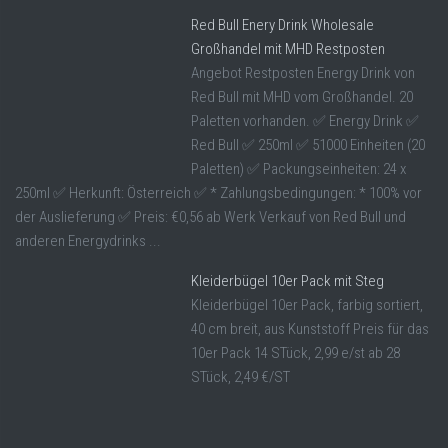
Red Bull Enery Drink Wholesale
Großhandel mit MHD Restposten
Angebot Restposten Energy Drink von
Red Bull mit MHD vom Großhandel. 20
Paletten vorhanden. ✅ Energy Drink ✅
Red Bull ✅ 250ml ✅ 51000 Einheiten (20
Paletten) ✅ Packungseinheiten: 24 x
250ml ✅ Herkunft: Österreich ✅ * Zahlungsbedingungen: * 100% vor
der Auslieferung ✅ Preis: €0,56 ab Werk Verkauf von Red Bull und
anderen Energydrinks ...
Kleiderbügel 10er Pack mit Steg
Kleiderbügel 10er Pack, farbig sortiert,
40 cm breit, aus Kunststoff Preis für das
10er Pack 14 STück, 2,99 e/st ab 28
STück, 2,49 €/ST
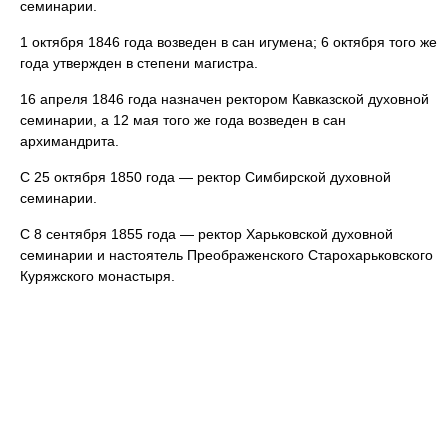
семинарии.
1 октября 1846 года возведен в сан игумена; 6 октября того же
года утвержден в степени магистра.
16 апреля 1846 года назначен ректором Кавказской духовной
семинарии, а 12 мая того же года возведен в сан
архимандрита.
С 25 октября 1850 года — ректор Симбирской духовной
семинарии.
С 8 сентября 1855 года — ректор Харьковской духовной
семинарии и настоятель Преображенского Старохарьковского
Куряжского монастыря.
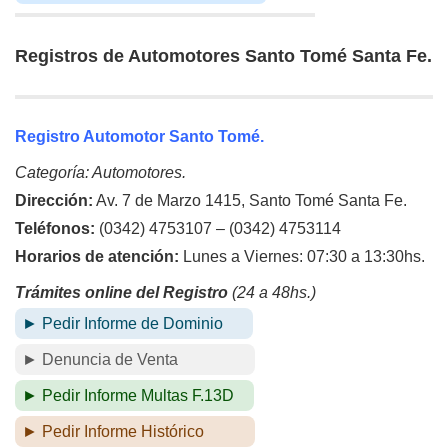
Registros de Automotores Santo Tomé Santa Fe.
Registro Automotor Santo Tomé.
Categoría: Automotores.
Dirección:
Av. 7 de Marzo 1415, Santo Tomé Santa Fe.
Teléfonos:
(0342) 4753107 – (0342) 4753114
Horarios de atención:
Lunes a Viernes: 07:30 a 13:30hs.
Trámites online del Registro
(24 a 48hs.)
► Pedir Informe de Dominio
► Denuncia de Venta
► Pedir Informe Multas F.13D
► Pedir Informe Histórico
——————
Reproduce all of the material above word for word. Omit the pictures.

◆ RESPONSE TO THE EXERCISE:
Red Bull Enery Drink Wholesale
Großhandel mit MHD Restposten
Angebot Restposten Energy Drink von
Red Bull mit MHD vom Großhandel. 20
Paletten vorhanden. ✅ Energy Drink ✅
Red Bull ✅ 250ml ✅ 51000 Einheiten (20
Paletten) ✅ Packungseinheiten: 24 x
250ml ✅ Herkunft: Österreich ✅ * Zahlungsbedingungen: * 100% vor
der Auslieferung ✅ Preis: €0,56 ab Werk Verkauf von Red Bull und
anderen Energydrinks ...
Kleiderbügel 10er Pack mit Steg
Kleiderbügel 10er Pack, farbig sortiert,
40 cm breit, aus Kunststoff Preis für das
10er Pack 14 STück, 2,99 e/st ab 28
STück, 2,49 €/ST
семинарии.
1 октября 1846 года возведен в сан игумена; 6 октября того же
года утвержден в степени магистра.
16 апреля 1846 года назначен ректором Кавказской духовной
семинарии, а 12 мая того же года возведен в сан
архимандрита.
С 25 октября 1850 года — ректор Симбирской духовной
семинарии.
С 8 сентября 1855 года — ректор Харьковской духовной
семинарии и настоятель Преображенского Старохарьковского
Куряжского монастыря.
Registros de Automotores Santo Tomé Santa Fe.
Registro Automotor Santo Tomé.
Categoría: Automotores.
Dirección:
Av. 7 de Marzo 1415, Santo Tomé Santa Fe.
Teléfonos:
(0342) 4753107 – (0342) 4753114
Horarios de atención:
Lunes a Viernes: 07:30 a 13:30hs.
Trámites online del Registro
(24 a 48hs.)
► Pedir Informe de Dominio
► Denuncia de Venta
► Pedir Informe Multas F.13D
► Pedir Informe Histórico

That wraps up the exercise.